Accommodations to Demand Response
FERC approved PJM’s proposal to replace its current demand response products with an annual product that meets Capacity Performance requirements. Most of PJM’s current DR is available only in summer, including limited DR, which is available for only six hours daily up to for 10 days.
The commission required PJM to modify its proposal consistent with its response to the deficiency notice, which clarified that storage, intermittent resources, energy efficiency and DR may submit capacity offers based on their average expected output during peak hours.
FERC said it was permissible for PJM to allow such resources to make offers based on aggregate capacity while limiting traditional resources to unit-specific offers.
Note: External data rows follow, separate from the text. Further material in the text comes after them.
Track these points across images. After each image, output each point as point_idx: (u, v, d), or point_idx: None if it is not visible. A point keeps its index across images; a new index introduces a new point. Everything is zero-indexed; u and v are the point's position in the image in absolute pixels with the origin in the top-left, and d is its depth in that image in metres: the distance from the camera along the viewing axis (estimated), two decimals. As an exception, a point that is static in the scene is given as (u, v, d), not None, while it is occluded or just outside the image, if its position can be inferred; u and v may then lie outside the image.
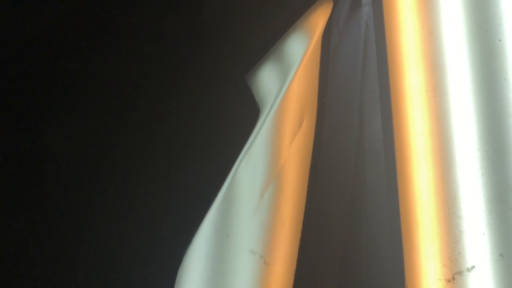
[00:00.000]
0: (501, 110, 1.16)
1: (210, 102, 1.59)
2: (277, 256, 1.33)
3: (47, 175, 1.31)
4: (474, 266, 1.09)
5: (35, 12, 1.45)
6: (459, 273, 1.11)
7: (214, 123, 1.57)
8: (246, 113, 1.56)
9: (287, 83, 1.57)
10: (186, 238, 1.33)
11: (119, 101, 1.47)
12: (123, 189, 1.37)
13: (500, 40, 1.20)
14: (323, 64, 1.71)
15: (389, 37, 1.45)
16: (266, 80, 1.63)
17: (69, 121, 1.39)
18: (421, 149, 1.27)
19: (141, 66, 1.56)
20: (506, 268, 1.06)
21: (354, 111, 2.09)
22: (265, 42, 1.69)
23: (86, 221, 1.29)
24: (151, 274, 1.30)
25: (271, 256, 1.31)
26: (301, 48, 1.67)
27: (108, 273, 1.27)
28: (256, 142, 1.45)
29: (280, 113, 1.51)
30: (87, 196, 1.32)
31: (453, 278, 1.11)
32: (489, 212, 1.11)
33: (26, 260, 1.21)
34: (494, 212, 1.10)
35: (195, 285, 1.28)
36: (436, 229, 1.18)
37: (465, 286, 1.10)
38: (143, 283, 1.29)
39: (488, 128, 1.17)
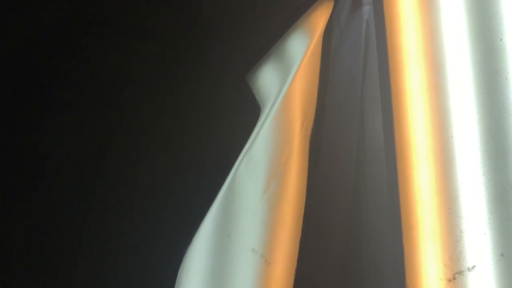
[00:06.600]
0: (502, 109, 1.15)
1: (210, 102, 1.59)
2: (278, 255, 1.33)
3: (47, 175, 1.31)
4: (475, 266, 1.09)
5: (35, 12, 1.45)
6: (460, 272, 1.10)
7: (214, 122, 1.57)
8: (247, 112, 1.56)
9: (287, 83, 1.57)
10: (186, 238, 1.33)
11: (119, 100, 1.47)
12: (123, 189, 1.38)
13: (501, 39, 1.20)
14: (324, 63, 1.71)
15: (390, 36, 1.45)
16: (267, 79, 1.63)
17: (69, 120, 1.39)
18: (422, 148, 1.27)
19: (141, 65, 1.56)
20: (507, 267, 1.06)
21: (355, 110, 2.08)
22: (266, 41, 1.69)
23: (86, 221, 1.30)
24: (151, 274, 1.30)
25: (271, 255, 1.31)
26: (302, 47, 1.66)
27: (108, 273, 1.27)
28: (257, 142, 1.45)
29: (281, 113, 1.51)
30: (86, 196, 1.32)
31: (454, 278, 1.11)
32: (490, 212, 1.11)
33: (26, 260, 1.21)
34: (495, 212, 1.10)
35: (196, 284, 1.28)
36: (437, 228, 1.17)
37: (466, 285, 1.09)
38: (143, 283, 1.29)
39: (489, 127, 1.17)
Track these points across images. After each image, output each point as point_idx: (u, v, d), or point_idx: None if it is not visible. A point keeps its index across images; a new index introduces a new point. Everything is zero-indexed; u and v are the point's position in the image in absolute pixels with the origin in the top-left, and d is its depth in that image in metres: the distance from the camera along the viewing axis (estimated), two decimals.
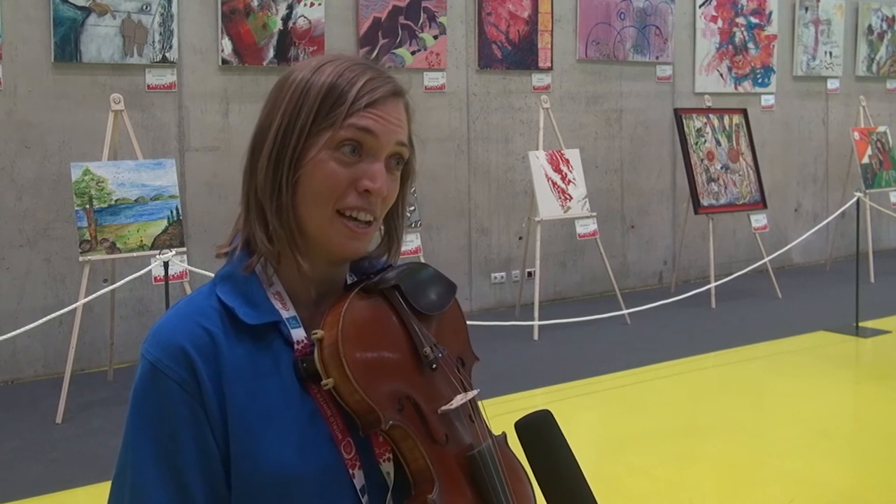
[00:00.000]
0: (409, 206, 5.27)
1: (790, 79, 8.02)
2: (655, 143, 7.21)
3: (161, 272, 4.06)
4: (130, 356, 4.99)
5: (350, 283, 1.13)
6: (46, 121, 4.92)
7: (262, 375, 1.02)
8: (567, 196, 5.88)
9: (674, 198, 7.34)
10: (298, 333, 1.05)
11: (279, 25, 5.51)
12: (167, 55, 5.18)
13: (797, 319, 6.03)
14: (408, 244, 5.31)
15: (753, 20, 7.68)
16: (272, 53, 5.50)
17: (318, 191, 1.04)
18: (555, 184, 5.85)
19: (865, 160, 7.45)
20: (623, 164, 7.06)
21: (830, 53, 8.20)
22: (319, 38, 5.65)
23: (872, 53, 8.53)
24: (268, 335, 1.04)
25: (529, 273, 6.26)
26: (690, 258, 7.32)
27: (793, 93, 8.05)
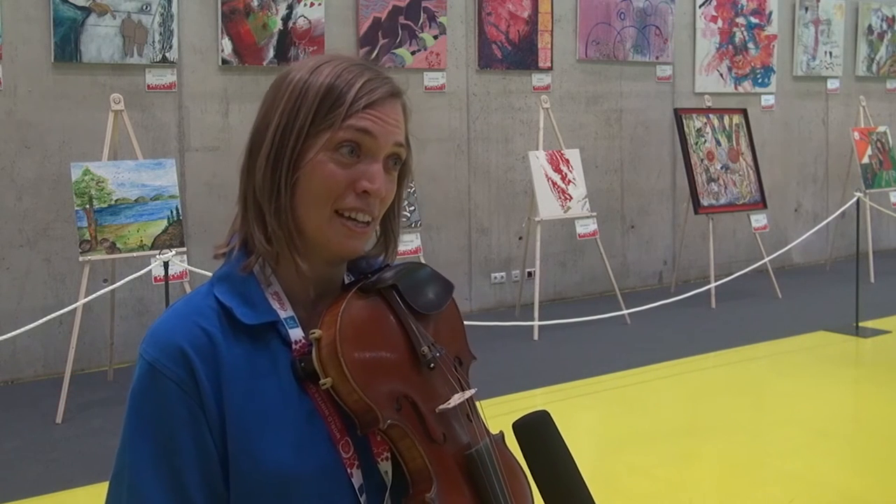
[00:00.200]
0: (409, 206, 5.27)
1: (790, 79, 8.02)
2: (655, 143, 7.21)
3: (161, 272, 4.07)
4: (130, 356, 4.99)
5: (348, 283, 1.13)
6: (46, 121, 4.92)
7: (260, 375, 1.02)
8: (567, 196, 5.89)
9: (674, 198, 7.34)
10: (296, 333, 1.05)
11: (279, 25, 5.52)
12: (167, 55, 5.18)
13: (797, 319, 6.03)
14: (408, 244, 5.30)
15: (753, 20, 7.68)
16: (272, 53, 5.50)
17: (317, 192, 1.04)
18: (555, 184, 5.85)
19: (865, 160, 7.45)
20: (623, 164, 7.06)
21: (830, 53, 8.20)
22: (319, 38, 5.65)
23: (872, 53, 8.52)
24: (266, 335, 1.04)
25: (529, 273, 6.26)
26: (690, 258, 7.32)
27: (793, 93, 8.05)
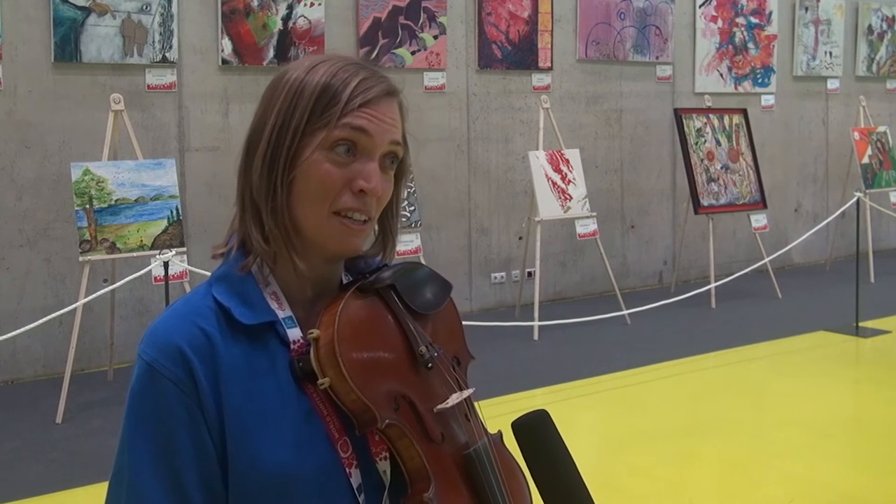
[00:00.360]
0: (409, 206, 5.27)
1: (790, 79, 8.02)
2: (655, 143, 7.21)
3: (161, 272, 4.07)
4: (130, 356, 4.99)
5: (346, 283, 1.13)
6: (46, 121, 4.92)
7: (259, 375, 1.02)
8: (567, 196, 5.89)
9: (674, 198, 7.34)
10: (294, 333, 1.05)
11: (279, 25, 5.52)
12: (167, 55, 5.18)
13: (797, 319, 6.03)
14: (408, 244, 5.30)
15: (753, 20, 7.68)
16: (272, 53, 5.50)
17: (314, 191, 1.04)
18: (555, 184, 5.85)
19: (865, 160, 7.45)
20: (623, 164, 7.06)
21: (830, 53, 8.20)
22: (319, 38, 5.65)
23: (872, 53, 8.52)
24: (264, 335, 1.04)
25: (529, 273, 6.26)
26: (690, 258, 7.32)
27: (793, 93, 8.05)
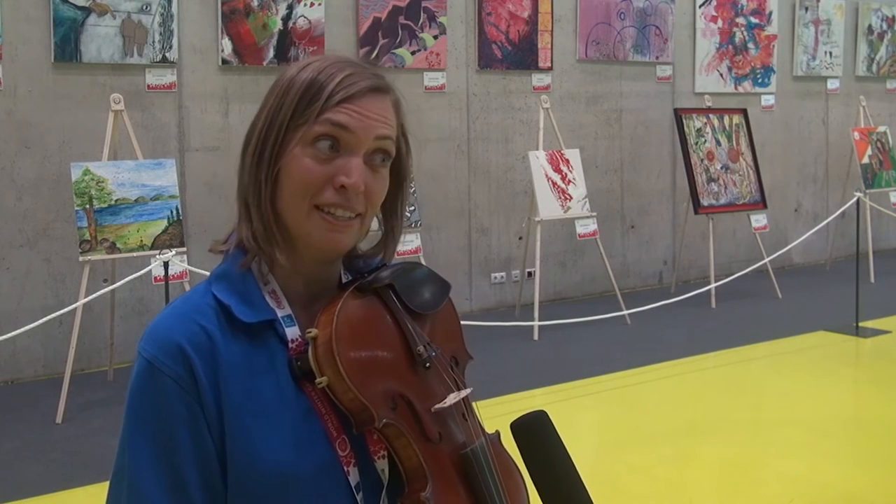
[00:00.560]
0: (410, 206, 5.27)
1: (790, 79, 8.02)
2: (655, 143, 7.21)
3: (161, 272, 4.07)
4: (130, 356, 4.97)
5: (345, 283, 1.13)
6: (46, 121, 4.93)
7: (258, 373, 1.02)
8: (567, 196, 5.89)
9: (674, 198, 7.34)
10: (293, 332, 1.05)
11: (279, 25, 5.52)
12: (167, 55, 5.18)
13: (797, 319, 6.03)
14: (408, 244, 5.31)
15: (753, 20, 7.68)
16: (272, 53, 5.51)
17: (294, 186, 1.04)
18: (555, 184, 5.86)
19: (865, 160, 7.45)
20: (623, 164, 7.06)
21: (830, 53, 8.20)
22: (319, 38, 5.65)
23: (872, 53, 8.52)
24: (263, 333, 1.04)
25: (529, 273, 6.26)
26: (690, 258, 7.32)
27: (793, 93, 8.05)
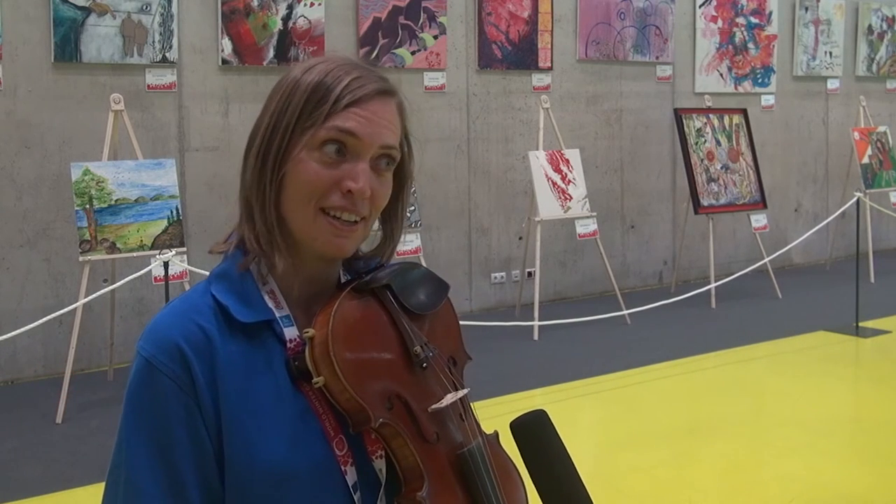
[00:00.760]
0: (409, 206, 5.27)
1: (790, 79, 8.02)
2: (655, 143, 7.21)
3: (161, 272, 4.07)
4: (130, 356, 4.94)
5: (343, 283, 1.13)
6: (46, 121, 4.93)
7: (256, 373, 1.03)
8: (567, 196, 5.89)
9: (674, 198, 7.34)
10: (291, 332, 1.06)
11: (279, 25, 5.52)
12: (167, 55, 5.18)
13: (797, 319, 6.03)
14: (408, 244, 5.31)
15: (753, 20, 7.68)
16: (272, 53, 5.51)
17: (300, 190, 1.04)
18: (555, 184, 5.86)
19: (865, 160, 7.45)
20: (623, 164, 7.06)
21: (830, 53, 8.20)
22: (319, 38, 5.65)
23: (872, 53, 8.52)
24: (261, 333, 1.05)
25: (529, 273, 6.26)
26: (690, 258, 7.32)
27: (793, 93, 8.05)
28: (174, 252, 4.21)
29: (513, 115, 6.51)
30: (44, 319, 4.26)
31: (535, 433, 1.14)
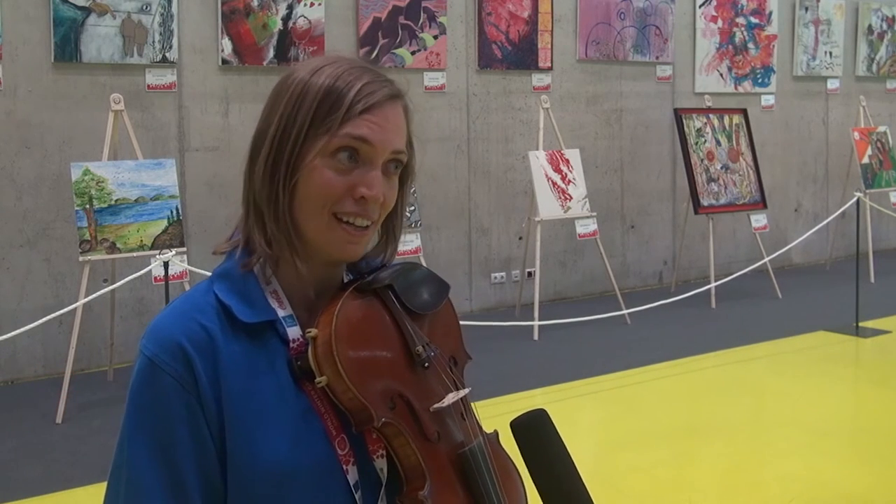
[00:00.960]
0: (409, 206, 5.27)
1: (790, 79, 8.02)
2: (655, 143, 7.21)
3: (161, 272, 4.07)
4: (131, 356, 4.99)
5: (345, 283, 1.14)
6: (46, 121, 4.93)
7: (258, 373, 1.03)
8: (567, 196, 5.89)
9: (674, 198, 7.34)
10: (294, 332, 1.06)
11: (279, 25, 5.52)
12: (167, 55, 5.18)
13: (797, 319, 6.03)
14: (408, 244, 5.31)
15: (753, 20, 7.68)
16: (272, 53, 5.51)
17: (314, 198, 1.04)
18: (555, 184, 5.86)
19: (865, 160, 7.45)
20: (623, 164, 7.06)
21: (830, 53, 8.20)
22: (319, 38, 5.65)
23: (872, 53, 8.53)
24: (264, 333, 1.05)
25: (529, 273, 6.26)
26: (690, 258, 7.32)
27: (793, 93, 8.05)
28: (174, 252, 4.21)
29: (513, 115, 6.51)
30: (44, 319, 4.26)
31: (536, 433, 1.15)
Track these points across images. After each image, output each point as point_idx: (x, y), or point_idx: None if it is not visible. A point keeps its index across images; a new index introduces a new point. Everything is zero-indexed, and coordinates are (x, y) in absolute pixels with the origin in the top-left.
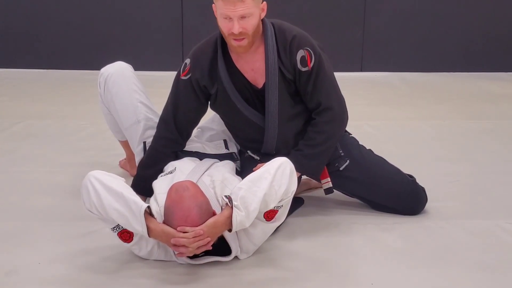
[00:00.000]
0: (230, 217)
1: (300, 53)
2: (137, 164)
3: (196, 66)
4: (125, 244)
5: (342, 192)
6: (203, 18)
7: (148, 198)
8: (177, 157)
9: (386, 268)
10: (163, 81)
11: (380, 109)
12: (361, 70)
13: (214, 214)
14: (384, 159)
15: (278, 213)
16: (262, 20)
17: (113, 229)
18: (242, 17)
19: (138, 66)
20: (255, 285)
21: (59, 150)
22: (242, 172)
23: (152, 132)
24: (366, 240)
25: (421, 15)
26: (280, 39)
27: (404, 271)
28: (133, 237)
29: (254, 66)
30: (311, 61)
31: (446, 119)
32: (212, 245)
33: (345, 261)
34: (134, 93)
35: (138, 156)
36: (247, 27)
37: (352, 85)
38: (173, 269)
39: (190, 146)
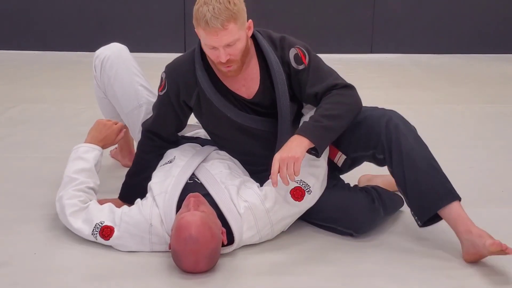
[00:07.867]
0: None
1: (293, 51)
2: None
3: (173, 86)
4: (107, 242)
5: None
6: None
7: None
8: (177, 143)
9: (397, 260)
10: (164, 64)
11: (390, 93)
12: (371, 52)
13: (223, 233)
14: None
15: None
16: (252, 34)
17: (92, 233)
18: (228, 45)
19: (138, 47)
20: (259, 276)
21: (56, 136)
22: None
23: None
24: (376, 235)
25: None
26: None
27: (416, 263)
28: (114, 231)
29: (246, 82)
30: (305, 58)
31: (460, 103)
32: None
33: (356, 259)
34: (134, 76)
35: None
36: (234, 53)
37: (361, 67)
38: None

“The aggregated offer allowance is designed to provide an avenue to Capacity Performance participation by resources that otherwise may be unable or unwilling to participate on a stand-alone basis because no reasonable amount of investment in the resource can mitigate non-performance risk to an acceptable level,” the commission said. “Generally speaking, other resource types do not face this same limitation.”
The commission rejected the Market Monitor’s complaint that PJM’s proposal discriminated in favor of DR.
The Monitor contended that DR resources should have their output metered in five-minute intervals rather than estimated and be dispatched nodally to ensure that all capacity is performing as required. The commission said PJM’s concessions are “minor but reasonable accommodations” that allow DR to participate in the capacity market.
FERC also rejected the Monitor’s contention that DR should be subject to a must-offer requirement in the day-ahead energy market. The commission said PJM’s plan to exempt intermittent resources, storage, energy efficiency and DR from the must-offer requirement was reasonable because “they do not raise the same physical withholding concerns as do existing generation resources because their ownership is not concentrated.”